Es ist nicht das erste Mal, dass Medien ins Visier von Cyber-Kriminellen geraten. Im Juli 2018 haben türkische Hacker Social-Media-Accounts von US-Journalisten, darunter Reporter von «Fox News», «Bloomberg» sowie der «The New York Times», gekapert und so Pro-Erdogan-Propaganda verbreitet. Im Januar 2017 infiltrierte die Hackergruppe OurMine den Facebook- und Twitter-Account von CNN und verbreitete über die Kanäle Propagandabotschaften («Lange lebe Syrien»). 2016 legten Hacker die Internetseiten mehrerer grosser schwedischer Zeitungen («Dagens Nyheter», «Svenska Dagbladet», «Expressen», «Aftonbladet») lahm. 2013 hatte die Syrische Elektronische Armee (SEA) die Webseite der «New York Times» zum Absturz gebracht und über den Twitter-Account der Nachrichtenagentur AP eine Falschmeldung über eine angebliche Explosion im Weissen Haus verbreitet, welche den Dow Jones zeitweise abstürzen liess. Wenn man die einzelnen Attacken bilanziert, ergibt sich daraus eine konkrete Gefahrenlage für Medien.
Eine Beeinträchtigung des kritischen Teilsektors Medien ist durch technik-, gesellschafts- und naturbedingte Gefährdungen möglich.
In der Schweiz werden Medien daher der «kritischen Infrastruktur» zugerechnet. Im Faktenblatt des Bundesamts für Bevölkerungsschutz zum «kritischen Teilsektor Medien» heisst es: «Systemrelevante Betreiber oder Akteure, deren Ausfall oder Beeinträchtigung deutlich spürbare Auswirkungen auf die Wirtschaft und die Bevölkerung in der ganzen Schweiz hätte, sind beispielsweise die grössten Verlagshäuser, die Schweizerische Radio-und Fernsehgesellschaft SRG oder die Schweizerische Depeschenagentur sda.» Eine Beeinträchtigung des kritischen Teilsektors Medien sei durch «technik-, gesellschafts- und naturbedingte Gefährdungen möglich» und komme «vorwiegend aufgrund der ausgeprägten Abhängigkeit von Informations- und Telekommunikationstechnologien (IKT) zustande».

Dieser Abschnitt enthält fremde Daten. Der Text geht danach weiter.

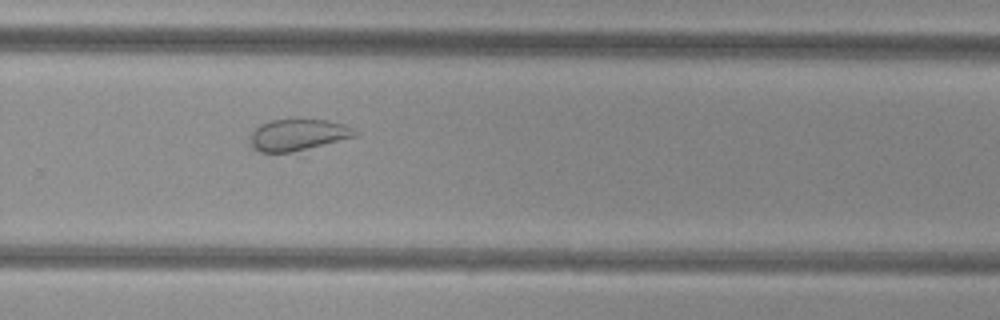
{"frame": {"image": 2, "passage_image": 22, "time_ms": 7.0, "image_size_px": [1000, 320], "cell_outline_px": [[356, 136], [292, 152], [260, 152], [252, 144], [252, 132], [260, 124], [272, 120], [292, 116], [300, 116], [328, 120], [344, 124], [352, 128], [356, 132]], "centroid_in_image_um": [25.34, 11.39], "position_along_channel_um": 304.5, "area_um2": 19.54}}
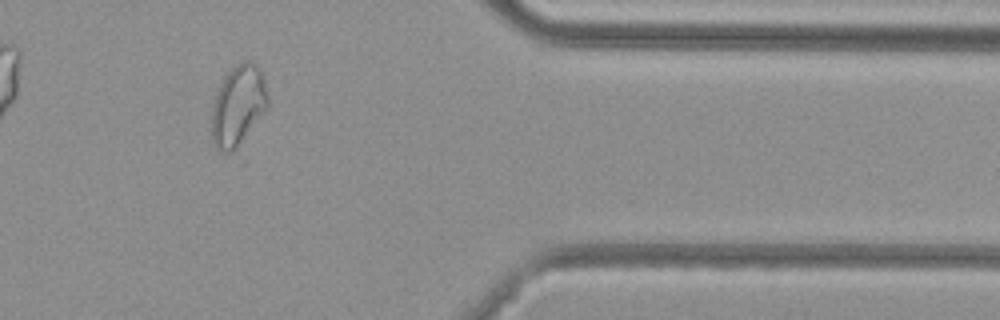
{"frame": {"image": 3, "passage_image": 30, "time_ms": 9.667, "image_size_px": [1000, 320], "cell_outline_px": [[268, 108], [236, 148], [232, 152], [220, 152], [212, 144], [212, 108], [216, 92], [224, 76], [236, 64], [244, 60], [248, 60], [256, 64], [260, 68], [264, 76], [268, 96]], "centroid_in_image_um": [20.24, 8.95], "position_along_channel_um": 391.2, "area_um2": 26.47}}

Als relevante Gefährdungsrisiken nennt das Bundesamt einen Ausfall der Stromversorgung, einen Ausfall der IKT, einen Cyber-Angriff sowie ein Erdbeben. Als besonders wichtige Glieder in der «Lieferkette» werden das Verfassen von Artikeln und Nachrichten, Druckvorstufen und Layout, die physische Verteilung an Verkaufsorte und Abonnenten sowie «Eingang und Bearbeitung dringlicher Informationen an die Bevölkerung» ausgemacht.
Durch den Ausfall elektronischer Medien könnten die Verbreitung behördlicher Warnungen und Verhaltensanweisungen stark eingeschränkt werden.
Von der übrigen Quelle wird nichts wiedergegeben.